Bit Based Permission

Access Control List is a powerful tool to manage roles and permissions, it improved the security and prevent unwanted actors to interactive with smart contracts. But there are many issues that weren’t solved in eip-5982, please check the following list:

  • Role doesn’t reflect the permissions, a role in eip-5982 represent by a string we don’t know the detail of its rights
  • Verification cost is high, to verify a role, we need to perform keccak256 and compare with the value in hashmap, this approach is quite costly when you want to check multiple roles.
  • Unable to organize the priority of permissions, there is no standard to compare the important between role/permissions, since all are strings.

What would make Bit Based Permission better?.

The basic concept of this proposal is, using uint256 to store permission since it’s supported natively by the EVM. We can defined up to 256 permissions, each bit of an uint256 will be represent a permission (1 single permission is power of 2). What do we benefit from this approach?.

  • Role reflect permissions, since permissions were defined as power of 2, we can use OR operator to combine new role based on multiple permissions. We know exactly, what a role contains.
  • Cheaper verification cost, to verify a role or a subset of permission we just need to do a simple AND operator on a permission bitmask. It’s much more cheaper than keccak256(string).
  • Ordering permission by priority, We can use the most significant bit to represent for important permission, the comparison can be done easily since it all are uint256.
  • Flexibility, 256 permissions can be combined to create up to 2²⁵⁶ different role. It would be enough for any complex ecosystem.
2 Likes

With the addition of the metadata extension, I think this is looking great!

If I were working on a wallet, and I wanted to use these permissions, how would I do that?

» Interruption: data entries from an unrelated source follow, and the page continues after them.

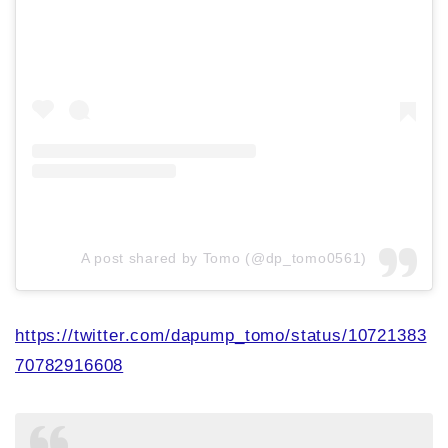
A post shared by Tomo (@dp_tomo0561)
https://twitter.com/dapump_tomo/status/10721383
70782916608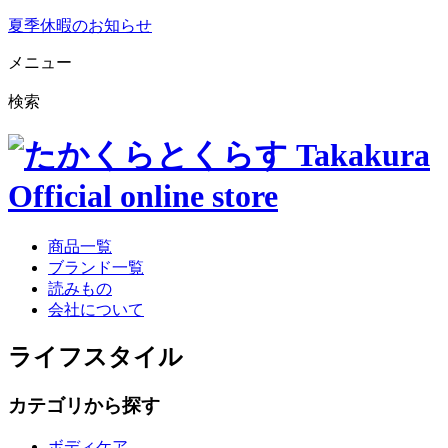
夏季休暇のお知らせ
メニュー
検索
商品一覧
ブランド一覧
読みもの
会社について
ライフスタイル
カテゴリから探す
ボディケア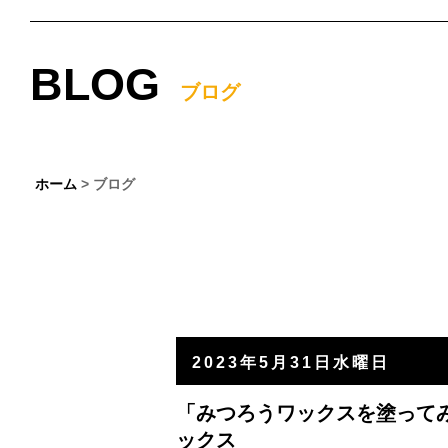
BLOG
ブログ
ホーム
> ブログ
2023年5月31日水曜日
「みつろうワックスを塗って
ックス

For example, let’s say there’s an ERC-721 token that supports IEIP6617Meta and has functions like:

function setPermissions(uint256 tokenId, address grantee, uint256 permissions);
function getPermissions(uint256 tokenId, address grantee) returns (uint256);

This token might have permissions like:

Bit Name Description
0x01 transfer can change the owner of the token
0x02 burn can destroy the token
0x04 modify can change the tokenUri of the token

Feels like we need:

  • some way to indicate which function arguments are permissions, and
  • some way to enumerate permissions.

Does that seem reasonable?


I’d omit the setDescription function from the interface. It feels very similar to mint, where only the contract creator would use it and so doesn’t need to be standardized.

1 Like

Hi @SamWilsn,

I think your suggest is reasonable. I and Victor will have discuss on this.

Regarding to:

  • some way to enumerate permissions.

I think It would be the best if it was support at language level enums with specified values · Issue #4638 · ethereum/solidity · GitHub but it won’t be supported as a part of Solidity. Define constants are so expensive we still finding a good solution for it.